Local organizations like mine understood the political potential of Virginia when we got started 12 years ago. We are winning because we recognize the power of an electorate that includes and reflects the diversity of our state. We don’t talk to voters only when campaign season rolls around. We try to reach voters of all colors, women, low-income workers and young people where they are, which has made it possible for us to develop a robust base of support along Virginia’s so-called Urban Crescent, from Northern Virginia to Hampton Roads. Long before Election Day, we registered more than 300,000 voters, knocked on more than 2.5 million doors, and organized within communities of color to help win significant policy changes like Medicaid expansion, which covered nearly 400,000 people.
The lesson here is that Democrats must not write off entire geographies or communities. It took years of organizing and multiple election cycles that resulted in incremental progress for Virginia to reach the point where a Democratic sweep was possible. The same arguments once used to justify chronic underinvestment in Virginia’s progressive potential have been used to undermine the potential of similar states in the South, including other states that saw important shifts Tuesday night, like Kentucky, where the Democratic candidate for governor, Andy Beshear, appeared to beat the Trump-endorsed incumbent, Matt Bevin, in a state the president won by 30 percentage points in 2016.
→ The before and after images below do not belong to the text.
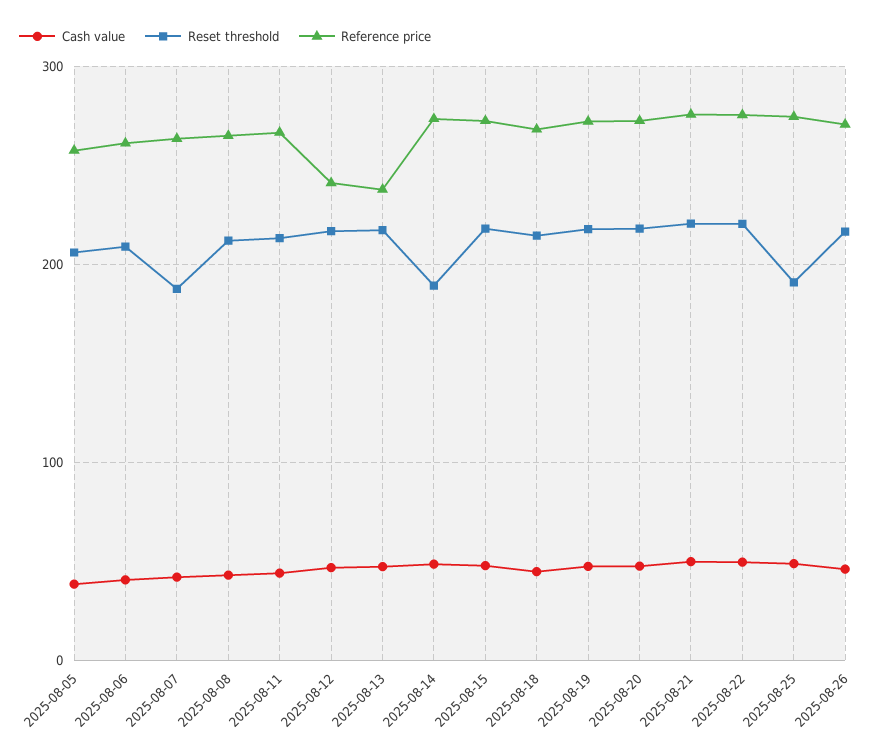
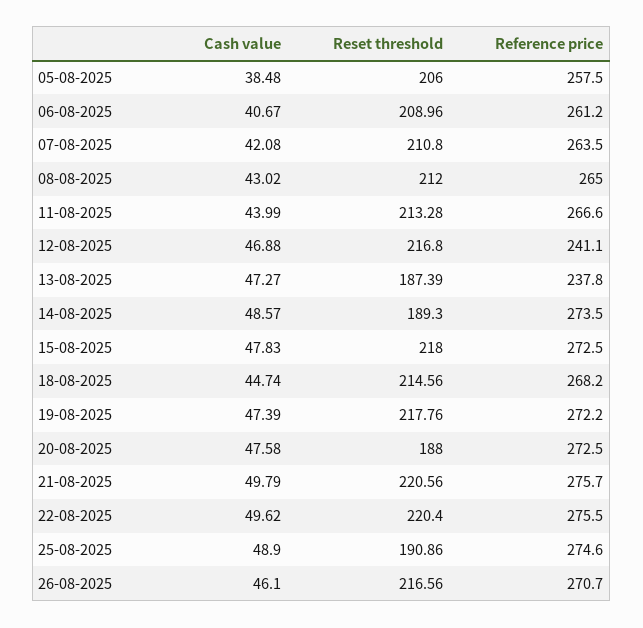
Reset threshold, 2025-08-07: 190 -> 210.8
Reset threshold, 2025-08-13: 220 -> 187.39
Reset threshold, 2025-08-20: 220 -> 188

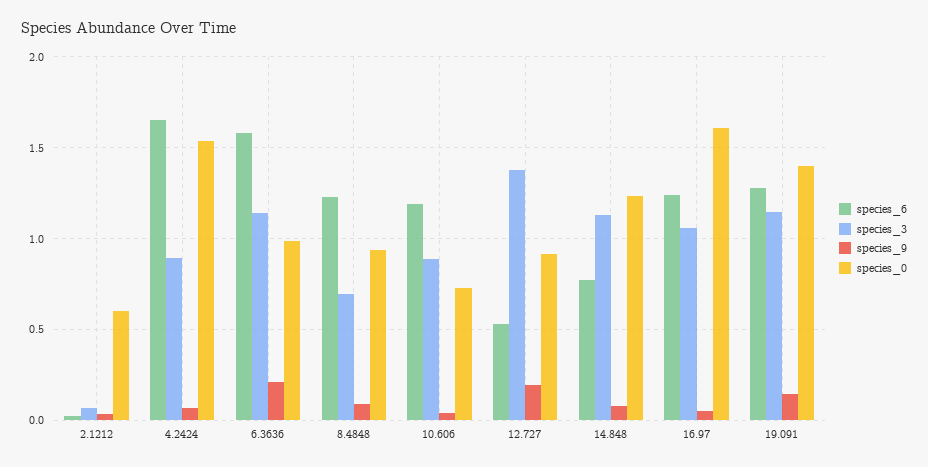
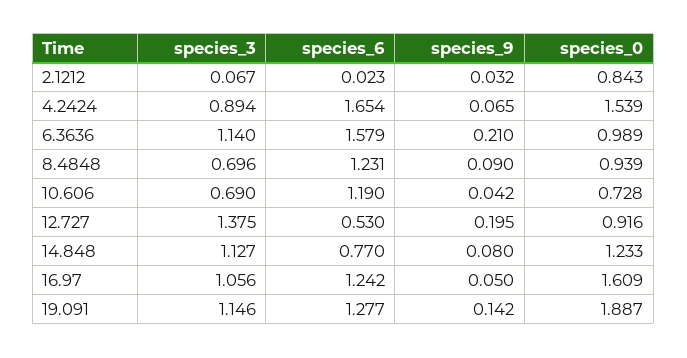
species_0, 2.1212: 0.6 -> 0.843
species_3, 10.606: 0.9 -> 0.69
species_0, 19.091: 1.4 -> 1.887

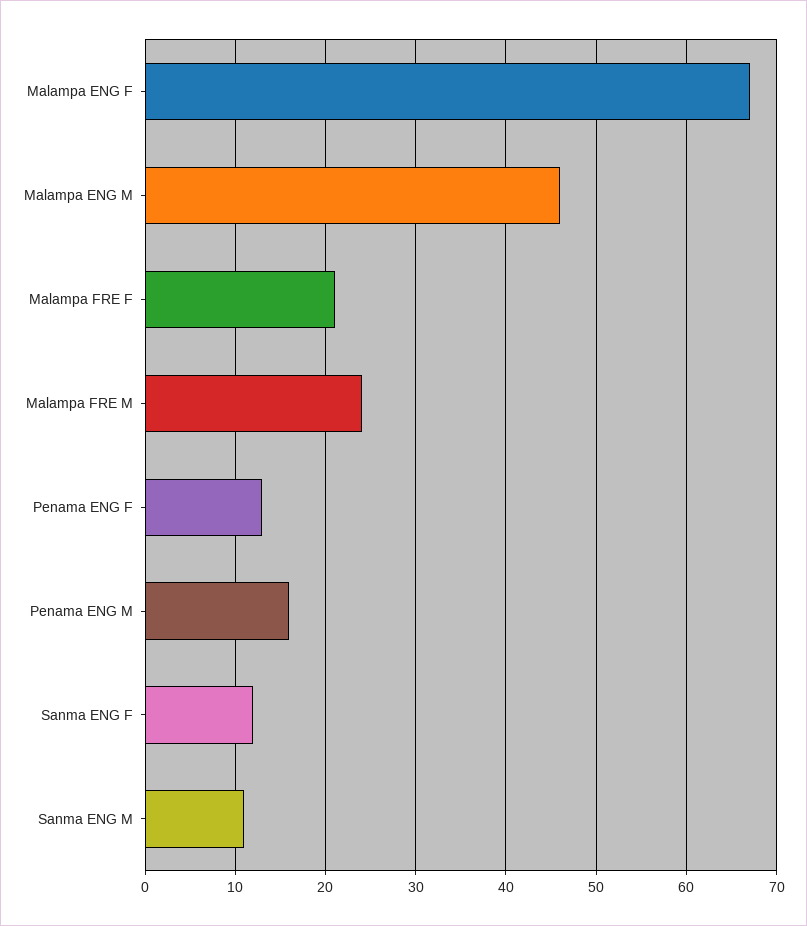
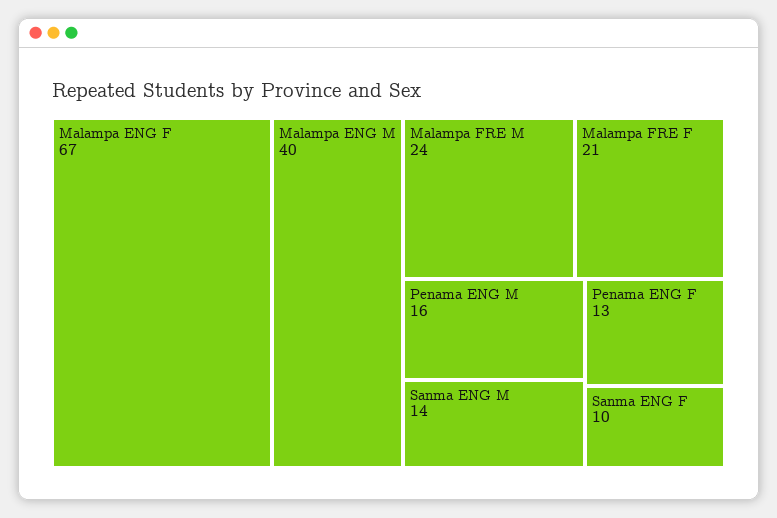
Malampa ENG M: 46 -> 40
Sanma ENG F: 12 -> 10
Sanma ENG M: 11 -> 14

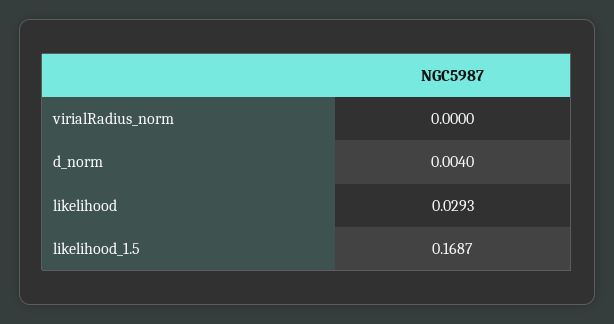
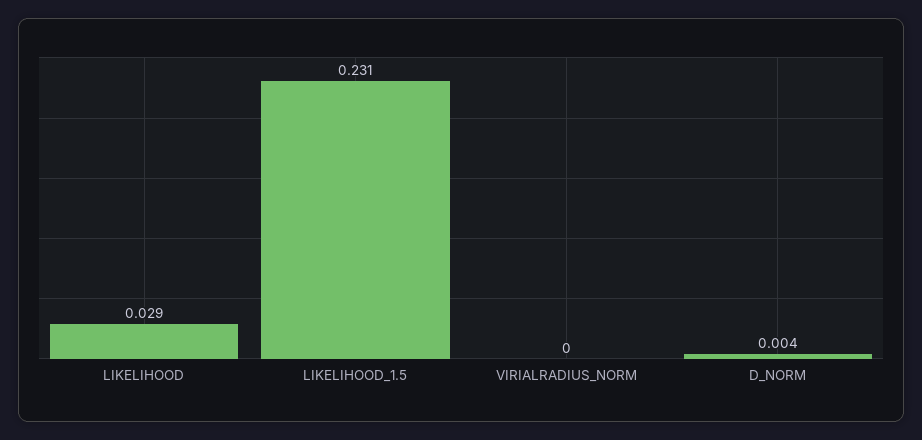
likelihood_1.5: 0.1687 -> 0.231

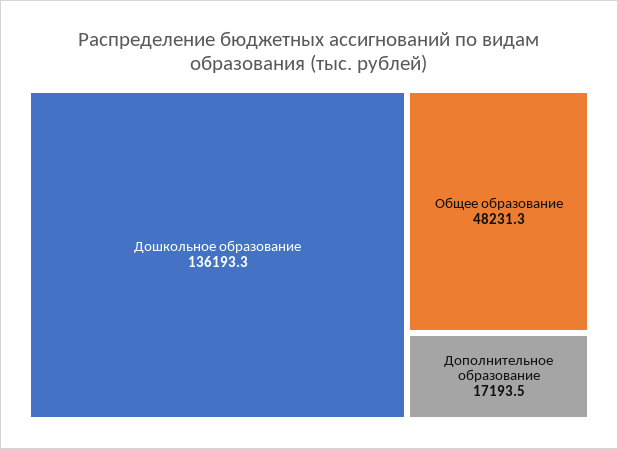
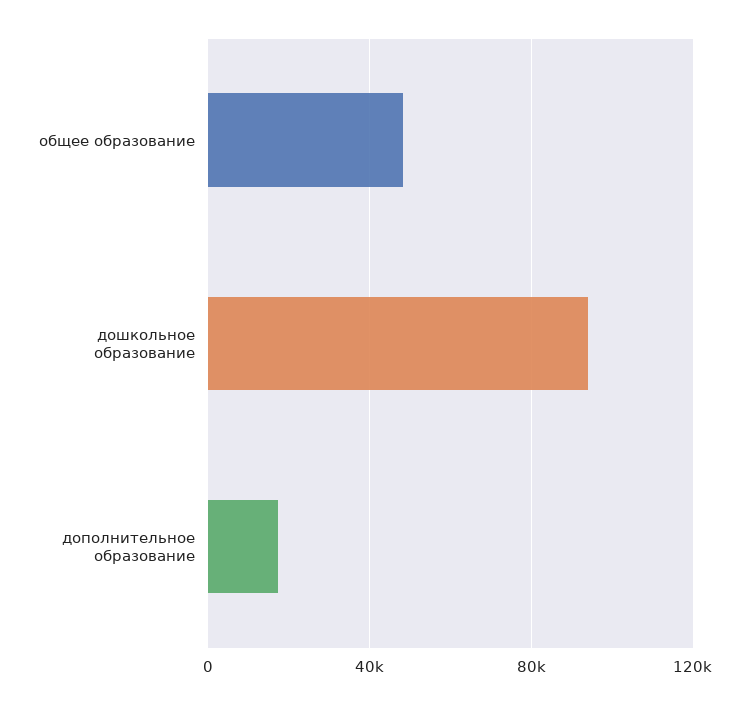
Дошкольное образование: 136193.3 -> 95000

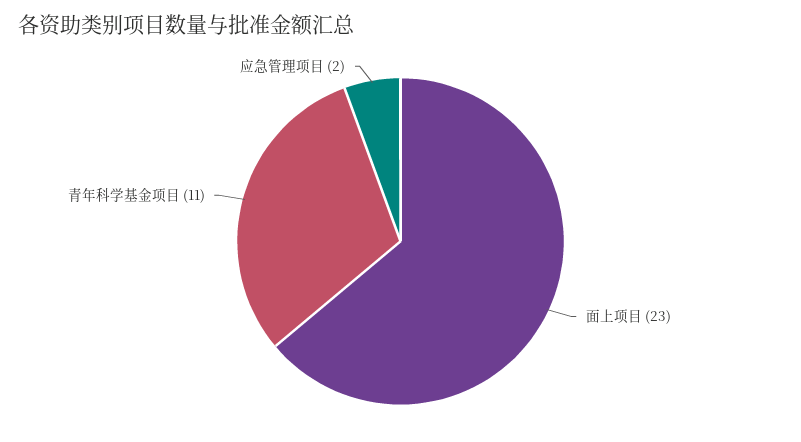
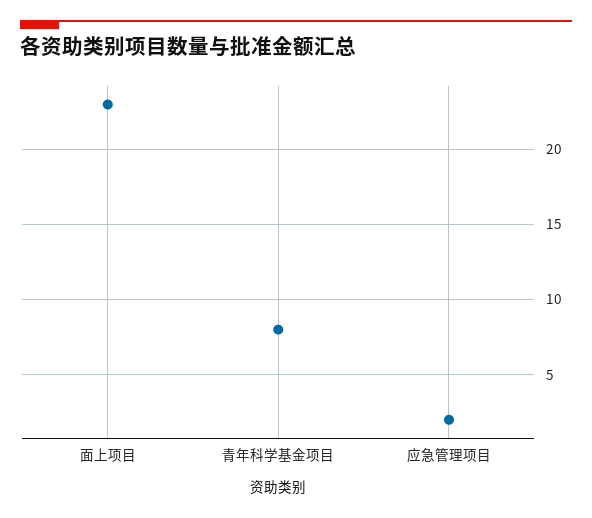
青年科学基金项目: 11 -> 8

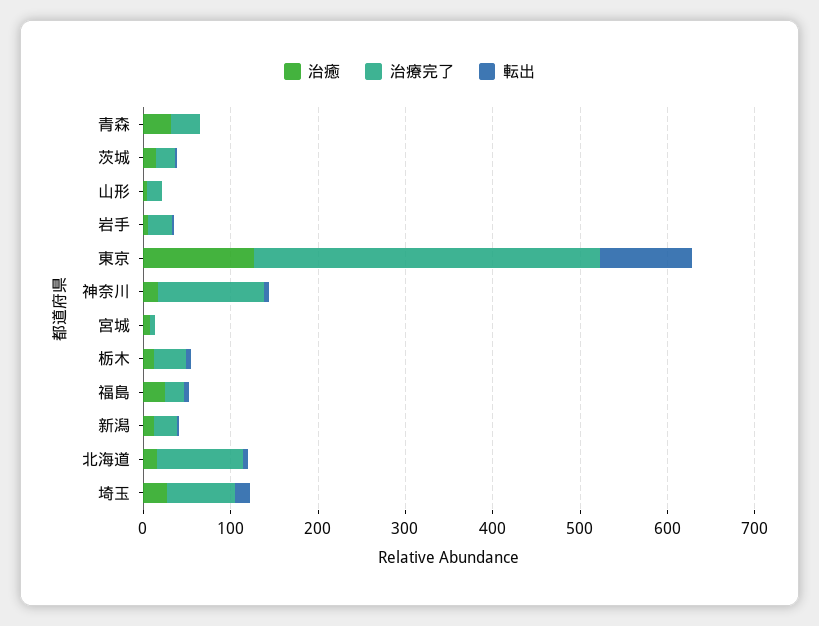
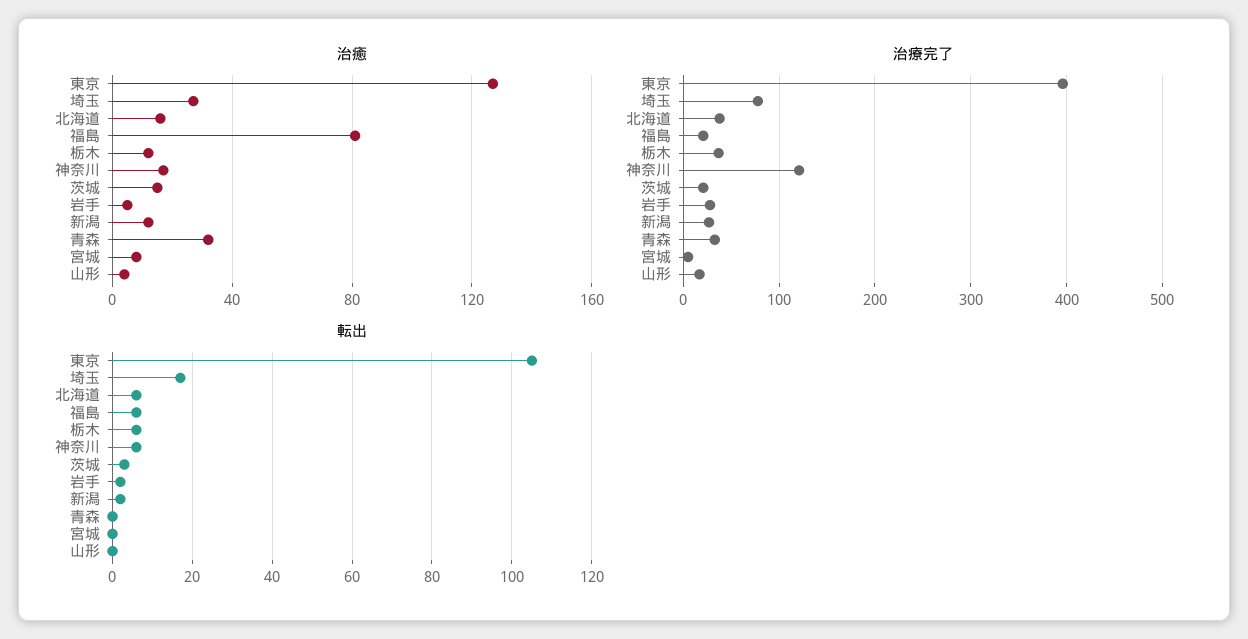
治癒, 福島: 20 -> 80
治療完了, 北海道: 100 -> 40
States don’t become battlegrounds overnight. Democrats and national progressive organizations have the resources to take their case to the people and win, but they have to start early and organize relentlessly. When they lose, they have to stay in place and keep fighting for every political inch they can get. No place is unwinnable forever.”
Republicans have been running 24 X 7 X 365 campaigns for a long time through their various PACs – such as the Koch ‘s ‘Americans for Prosperity’ – and think tanks for a long time. They also have the money to do that. What we don’t have in money we can make up in volunteers and good policy. It is really time to give hard consideration to Dr. Dean’s 50 state strategy again.